The task: Go through the records below line by line and report how many lines include "curve", giving the number only.

(Coordinate mapping data)
=== Begin Enclosure ===

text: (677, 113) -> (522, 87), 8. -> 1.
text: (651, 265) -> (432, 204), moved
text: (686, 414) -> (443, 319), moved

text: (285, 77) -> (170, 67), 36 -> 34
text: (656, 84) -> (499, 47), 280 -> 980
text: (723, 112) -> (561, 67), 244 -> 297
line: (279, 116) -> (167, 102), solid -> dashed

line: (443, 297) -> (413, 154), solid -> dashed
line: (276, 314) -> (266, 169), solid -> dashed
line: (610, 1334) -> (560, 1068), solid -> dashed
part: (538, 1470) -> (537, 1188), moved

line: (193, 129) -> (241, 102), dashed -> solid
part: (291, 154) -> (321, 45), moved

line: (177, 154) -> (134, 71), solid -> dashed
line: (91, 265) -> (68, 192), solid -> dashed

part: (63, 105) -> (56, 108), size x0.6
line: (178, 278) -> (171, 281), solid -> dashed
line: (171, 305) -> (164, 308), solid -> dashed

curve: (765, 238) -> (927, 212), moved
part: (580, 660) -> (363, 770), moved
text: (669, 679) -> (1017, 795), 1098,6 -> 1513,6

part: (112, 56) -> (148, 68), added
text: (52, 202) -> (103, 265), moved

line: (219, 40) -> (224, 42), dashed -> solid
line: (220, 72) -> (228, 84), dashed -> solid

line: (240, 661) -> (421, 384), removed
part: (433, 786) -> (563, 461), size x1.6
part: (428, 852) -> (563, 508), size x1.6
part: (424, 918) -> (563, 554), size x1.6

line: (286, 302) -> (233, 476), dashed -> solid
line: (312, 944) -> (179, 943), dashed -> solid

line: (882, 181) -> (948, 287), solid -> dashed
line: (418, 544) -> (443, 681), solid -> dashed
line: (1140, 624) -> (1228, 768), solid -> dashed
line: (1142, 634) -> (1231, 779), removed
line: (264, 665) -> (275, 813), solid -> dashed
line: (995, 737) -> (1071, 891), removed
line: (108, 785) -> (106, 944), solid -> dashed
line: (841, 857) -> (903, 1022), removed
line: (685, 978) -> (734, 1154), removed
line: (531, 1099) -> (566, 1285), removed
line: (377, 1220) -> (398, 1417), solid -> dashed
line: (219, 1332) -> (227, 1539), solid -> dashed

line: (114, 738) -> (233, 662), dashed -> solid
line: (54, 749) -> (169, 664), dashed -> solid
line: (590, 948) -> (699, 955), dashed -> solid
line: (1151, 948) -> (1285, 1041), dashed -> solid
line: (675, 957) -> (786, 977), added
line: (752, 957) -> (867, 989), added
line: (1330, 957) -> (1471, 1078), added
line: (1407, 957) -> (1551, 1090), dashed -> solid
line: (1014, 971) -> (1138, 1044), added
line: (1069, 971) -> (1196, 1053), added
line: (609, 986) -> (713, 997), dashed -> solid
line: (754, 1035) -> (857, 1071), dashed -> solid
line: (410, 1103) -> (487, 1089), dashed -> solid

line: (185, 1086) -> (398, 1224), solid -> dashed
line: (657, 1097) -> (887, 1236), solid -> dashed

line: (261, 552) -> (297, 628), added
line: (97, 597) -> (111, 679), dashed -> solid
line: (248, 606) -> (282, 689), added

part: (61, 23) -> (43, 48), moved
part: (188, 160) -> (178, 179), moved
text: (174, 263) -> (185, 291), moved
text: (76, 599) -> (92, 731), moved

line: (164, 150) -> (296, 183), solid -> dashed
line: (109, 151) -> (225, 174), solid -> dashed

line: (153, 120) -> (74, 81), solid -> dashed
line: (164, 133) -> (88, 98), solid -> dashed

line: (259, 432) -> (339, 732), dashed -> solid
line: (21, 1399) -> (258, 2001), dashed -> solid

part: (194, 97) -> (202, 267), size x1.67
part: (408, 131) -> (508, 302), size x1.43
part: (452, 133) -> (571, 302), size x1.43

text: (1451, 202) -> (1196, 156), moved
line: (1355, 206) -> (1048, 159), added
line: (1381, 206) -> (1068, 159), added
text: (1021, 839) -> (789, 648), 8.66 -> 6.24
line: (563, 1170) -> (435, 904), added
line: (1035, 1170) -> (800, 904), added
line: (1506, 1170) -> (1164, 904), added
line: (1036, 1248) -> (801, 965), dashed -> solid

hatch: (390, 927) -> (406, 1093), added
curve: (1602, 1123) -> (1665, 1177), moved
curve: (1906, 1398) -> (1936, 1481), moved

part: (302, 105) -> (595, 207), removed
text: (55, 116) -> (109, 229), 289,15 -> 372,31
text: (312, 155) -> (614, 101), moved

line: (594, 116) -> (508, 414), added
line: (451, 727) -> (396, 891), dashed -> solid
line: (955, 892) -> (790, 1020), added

=== End Enclosure ===

Completed exercise: 3